Records from a dataset:
★ ★ ★ ★ ★
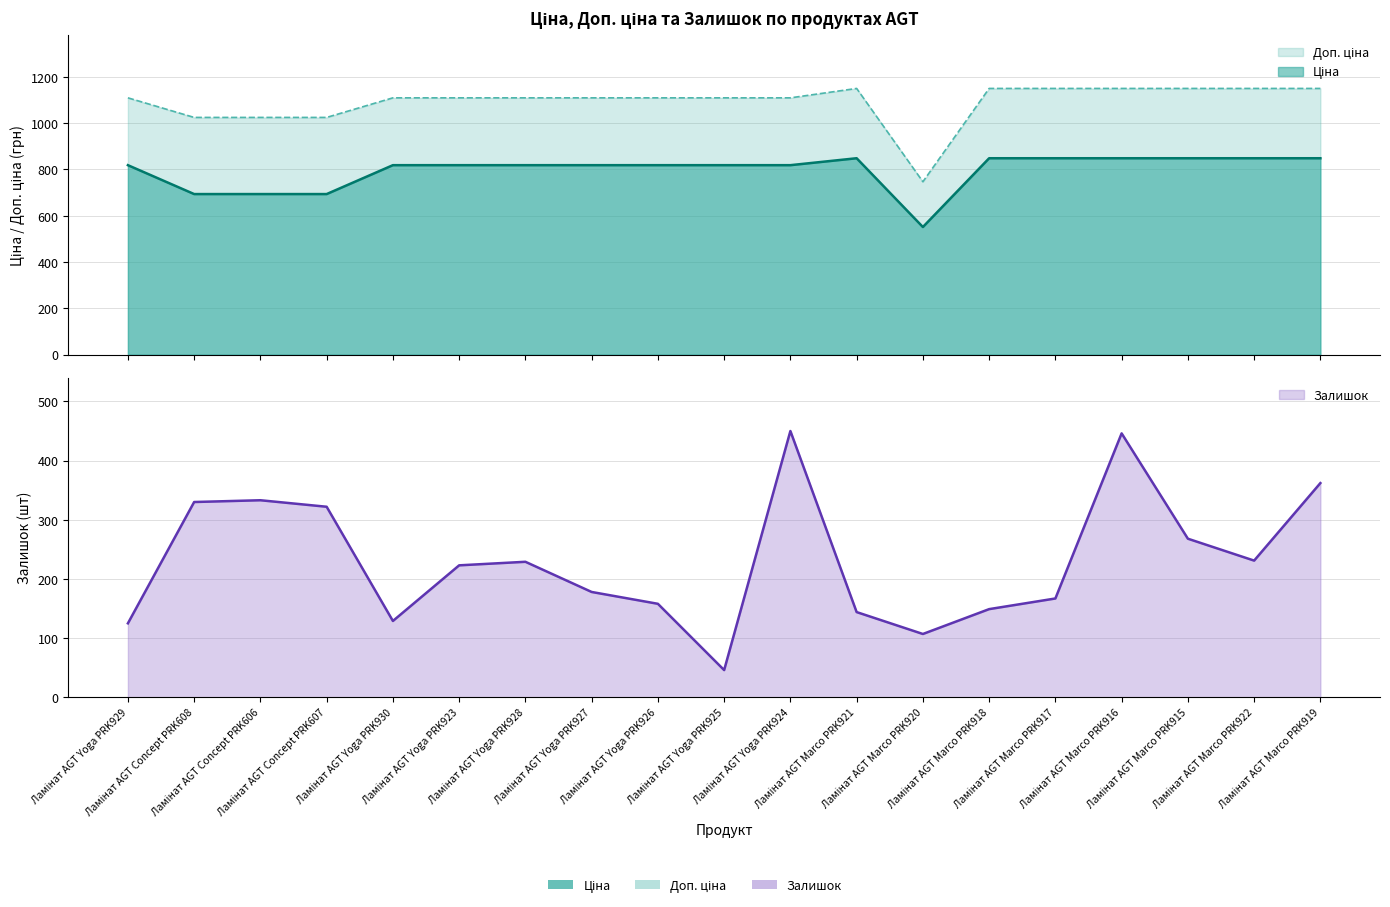

At Ламінат AGT Marco PRK915, list the series in order from largest to smallest.

Доп. ціна, Ціна, Залишок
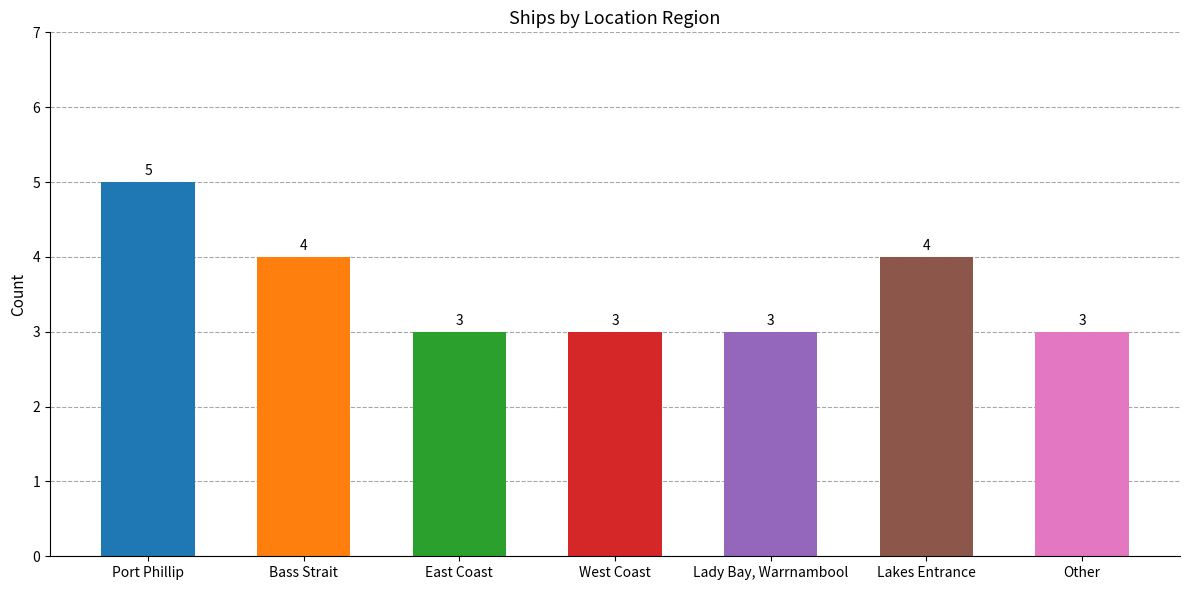

Reading right to left, what are all the values shown in this chart?

Other=3	Lakes Entrance=4	Lady Bay, Warrnambool=3	West Coast=3	East Coast=3	Bass Strait=4	Port Phillip=5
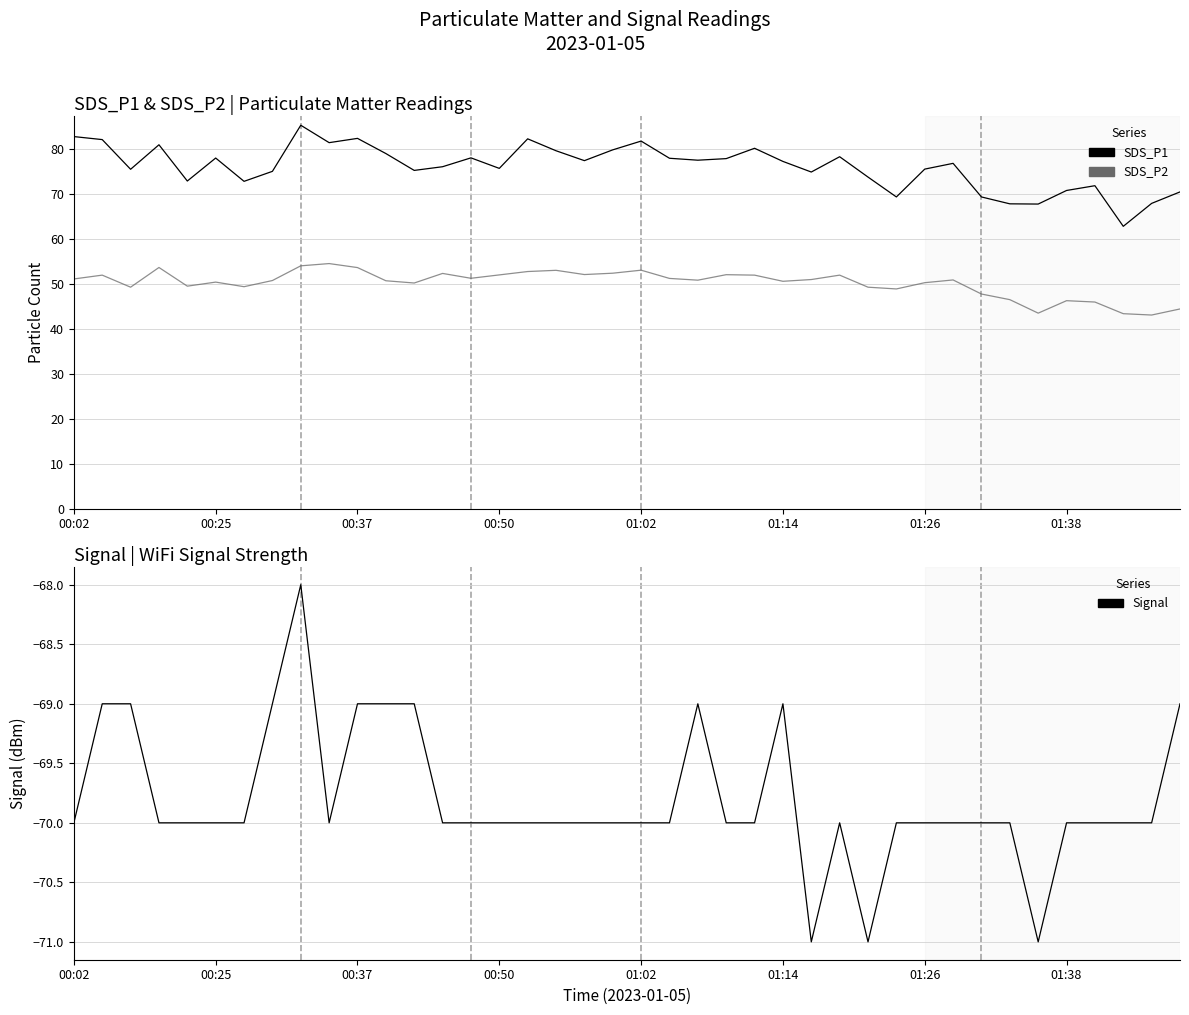

How many values in the Signal series exceed -70?

10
★ ★ ★ ★ ★
» **TRY IT**: Copy every entry above word for word, leaving out the pictures.

» **COMPLETED TASK**:
At Ламінат AGT Marco PRK915, list the series in order from largest to smallest.

Доп. ціна, Ціна, Залишок

Reading right to left, what are all the values shown in this chart?

Other=3	Lakes Entrance=4	Lady Bay, Warrnambool=3	West Coast=3	East Coast=3	Bass Strait=4	Port Phillip=5

How many values in the Signal series exceed -70?

10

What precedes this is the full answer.